The NDP’s hospital announcement came with the announcement that they would build a second bridge crossing the North Saskatchewan River in P.A., a long gripe for some area residents.

Moe, though, argued that the bridge, like the promised hospital replacement, had not been included in the NDP’s platform costing, meaning there was no plan to actually bid it.

“They have said they would reprioritize the Sask. Builds plan. They would pull or shut down schools that have been announced or are already under construction to reprioritize those dollars. It doesn’t add up,” he said.

“They did not cost the capital commitments they made in Prince Albert. Even (former NDP leader) Cam Broten costed capital into his campaign commitments. Today’s NDP has not done so, which would, in my estimation, make the commitment not real.”

The Saskatchewan Party, Moe said, would build a new bridge if the city and surrounding municipalities were to also contribute to the project.

“We’ve funded bridges in Saskatoon,” Moe said.

“We’ve continued to talk about a bridge for Prince Albert through a partnership with the municipalities in the area if they so choose. What we’ve heard over the course of the last number of years is (the priority) is a new hospital.

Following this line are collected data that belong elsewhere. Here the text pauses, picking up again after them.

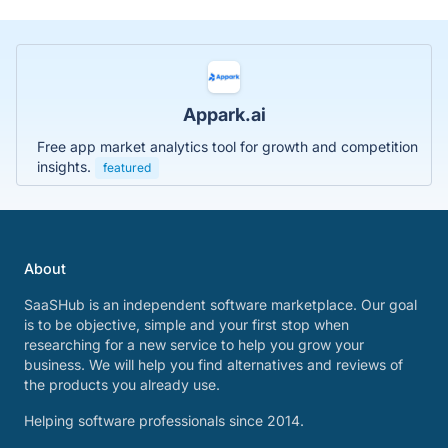
Appark.ai
Free app market analytics tool for growth and competition
insights.
featured
About
SaaSHub is an independent software marketplace. Our goal
is to be objective, simple and your first stop when
researching for a new service to help you grow your
business. We will help you find alternatives and reviews of
the products you already use.
Helping software professionals since 2014.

That’s why we’ve moved forward with expanding the beds in this hospital.”

New French School still a priority if government re-elected

One of the top priorities for the city’s Fransaskois community is the construction of a new school.

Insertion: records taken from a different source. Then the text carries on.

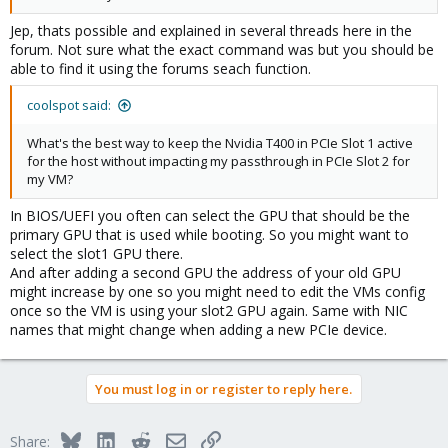
Jep, thats possible and explained in several threads here in the
forum. Not sure what the exact command was but you should be
able to find it using the forums seach function.
coolspot said:
What's the best way to keep the Nvidia T400 in PCIe Slot 1 active
for the host without impacting my passthrough in PCIe Slot 2 for
my VM?
In BIOS/UEFI you often can select the GPU that should be the
primary GPU that is used while booting. So you might want to
select the slot1 GPU there.
And after adding a second GPU the address of your old GPU
might increase by one so you might need to edit the VMs config
once so the VM is using your slot2 GPU again. Same with NIC
names that might change when adding a new PCIe device.
You must log in or register to reply here.
Bluesky
LinkedIn
Reddit
Email
Link
Share:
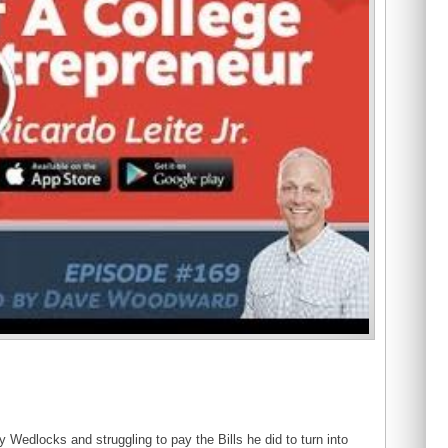
y Wedlocks and struggling to pay the Bills he did to turn into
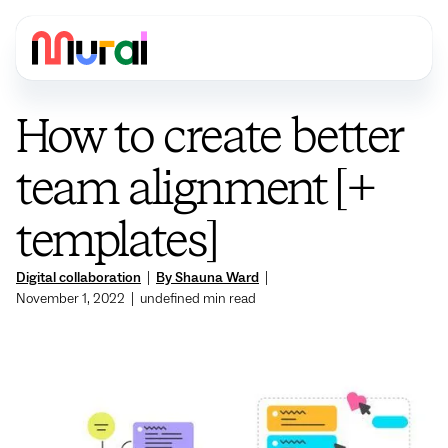
How to create better
team alignment [+
templates]
Digital collaboration
|
By Shauna Ward
|
November 1, 2022
|
undefined
min read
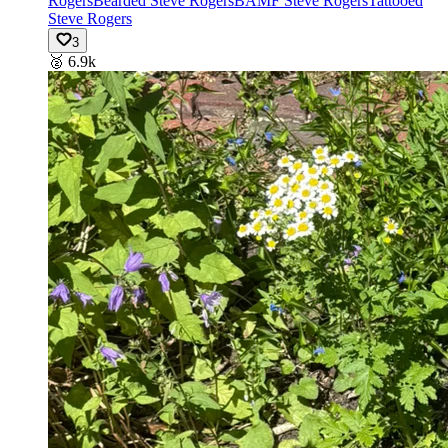
Rogers
Bearded Steve Rogers
BAMF Steve Rogers
Tattooed
Steve Rogers
3
🥈
6.9k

The local French Society has been working with the school division and the province on studying proposals for a new school — including a proposal to repurpose the former Rivier Academy.

On Saturday, Moe said a re-elected Saskatchewan Party would stand by that commitment to building three new French schools — one each in Saskatoon, Regina and Prince Albert.

“We would continue where we left off with the conversations we have had on the three French schools. I have family members who have attended (the Prince Albert) school. I am intimately aware of the challenges we have in Prince Albert and French education in École Valois.

Moe said his party has a record of investing “heavily” in health and education infrastructure.

“Some of that investment has to flow through to the capacity for our French language schools here in the province.”